ITU na gestação: uretra curta, proximidade ânus/vagina e estase urinária ↑ risco de pielonefrite.
A gestação predispõe à ITU devido a alterações anatômicas e fisiológicas. A uretra feminina é naturalmente mais curta, facilitando a ascensão bacteriana, e a dilatação ureteral e estase urinária, induzidas hormonalmente, aumentam o risco de progressão para pielonefrite.

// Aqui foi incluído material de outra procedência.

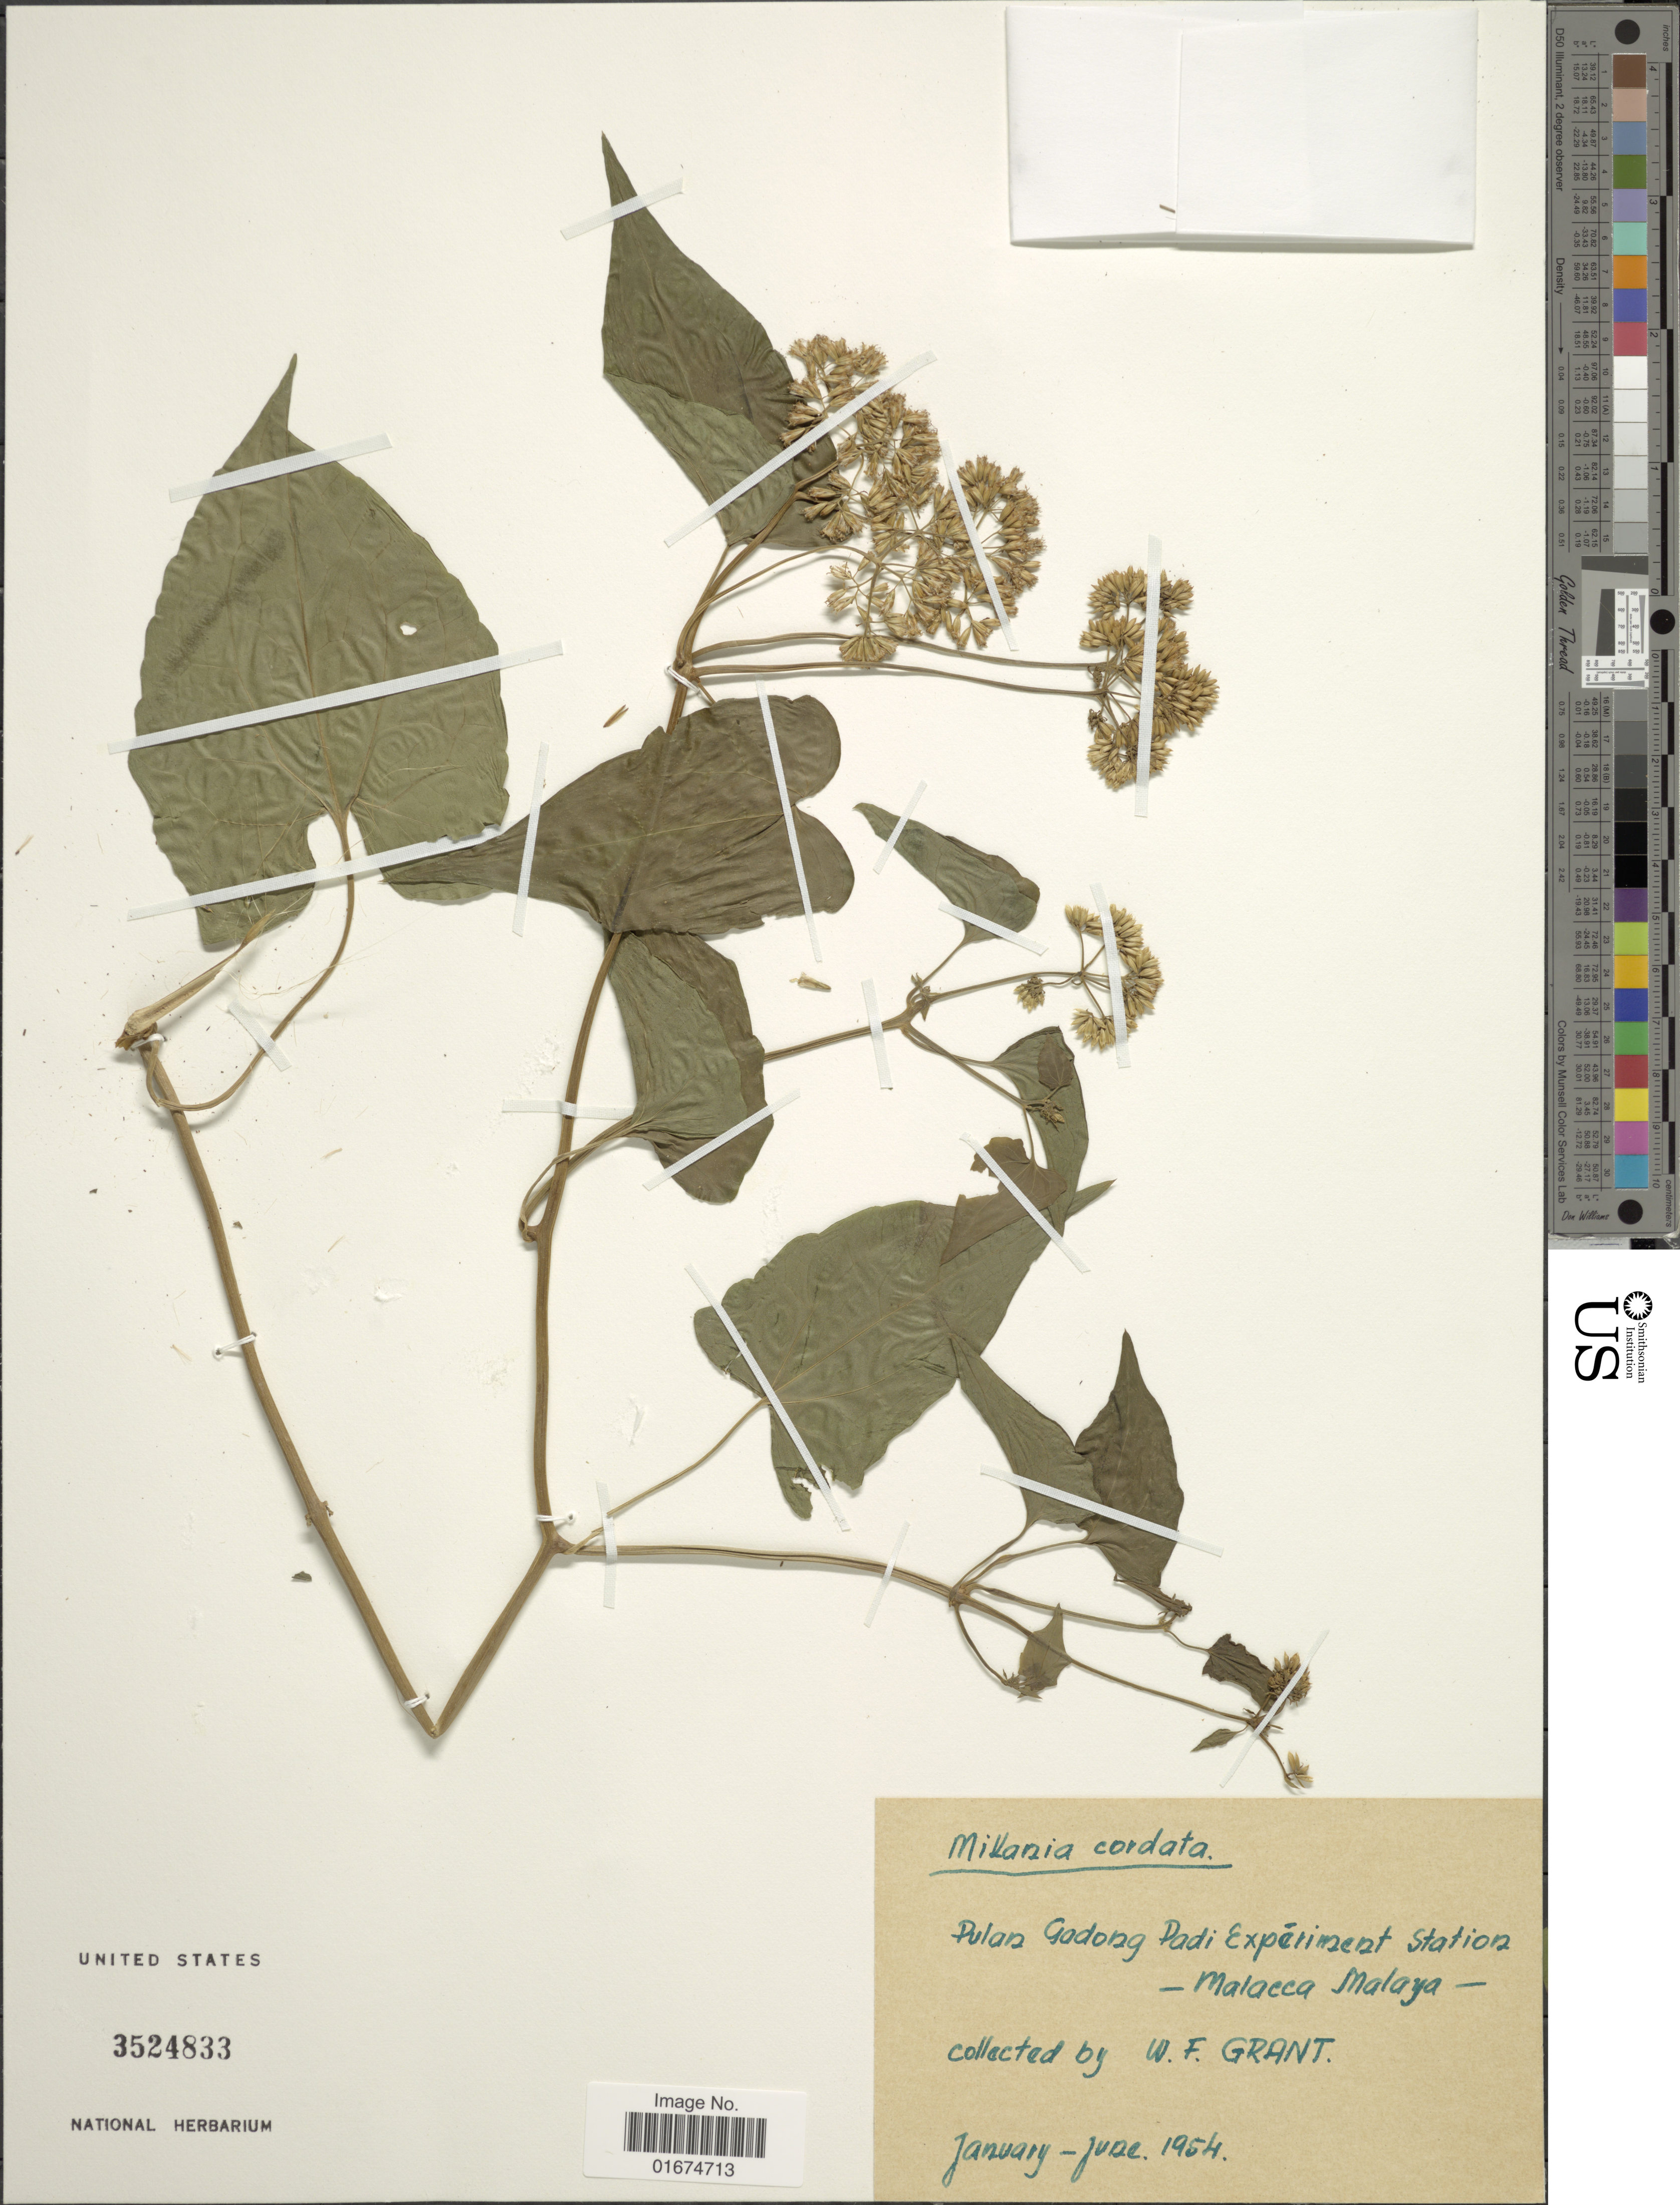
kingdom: Plantae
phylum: Tracheophyta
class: Magnoliopsida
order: Asterales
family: Asteraceae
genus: Mikania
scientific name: Mikania cordata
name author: (Burm. f.) B.L. Rob.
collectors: W. Grant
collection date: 1954-01/1954-06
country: Malaysia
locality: Pulan Gadong Padi Experiment Station - Malacca Malaya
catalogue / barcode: US 3524833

A infecção do trato urinário (ITU) é uma das complicações médicas mais frequentes na gestação, afetando cerca de 10% das grávidas. Sua importância clínica reside no risco aumentado de progressão para pielonefrite aguda, uma condição grave que pode levar a sepse materna, parto prematuro, restrição de crescimento intrauterino e baixo peso ao nascer. O rastreamento e tratamento adequados da bacteriúria assintomática e das ITUs sintomáticas são cruciais para a saúde materno-fetal. A fisiopatologia da ITU na gestação envolve uma combinação de fatores anatômicos e fisiológicos. A uretra feminina é naturalmente curta, facilitando a ascensão de bactérias da região perineal. Durante a gravidez, o aumento dos níveis de progesterona causa relaxamento do músculo liso, levando à dilatação dos ureteres e à estase urinária. O útero gravídico também pode comprimir os ureteres, contribuindo para a hidronefrose fisiológica da gestação. Esses fatores, juntamente com a glicosúria e o pH urinário mais alcalino, criam um ambiente propício para a proliferação bacteriana e a ascensão de infecções. O tratamento da ITU na gestação deve ser iniciado prontamente, mesmo em casos de bacteriúria assintomática. A escolha do antibiótico deve considerar a segurança fetal e o perfil de sensibilidade local, sendo a amoxicilina, cefalexina e nitrofurantoína opções comuns. A prevenção de recorrências e o acompanhamento pós-tratamento são essenciais para garantir a erradicação da infecção e minimizar os riscos para a mãe e o bebê.
Os principais fatores de risco incluem a uretra feminina mais curta, a proximidade com o ânus e a vagina, alterações hormonais que causam relaxamento do músculo liso e dilatação ureteral, e a estase urinária resultante do crescimento uterino.
A bacteriúria assintomática em gestantes deve ser tratada para prevenir a progressão para cistite sintomática e, principalmente, para pielonefrite, que pode levar a complicações maternas e fetais graves, como parto prematuro e baixo peso ao nascer.
O germe mais comum é a Escherichia coli, responsável por cerca de 80-90% dos casos. Outros patógenos incluem Klebsiella pneumoniae, Proteus mirabilis e, em menor frequência, Streptococcus do grupo B.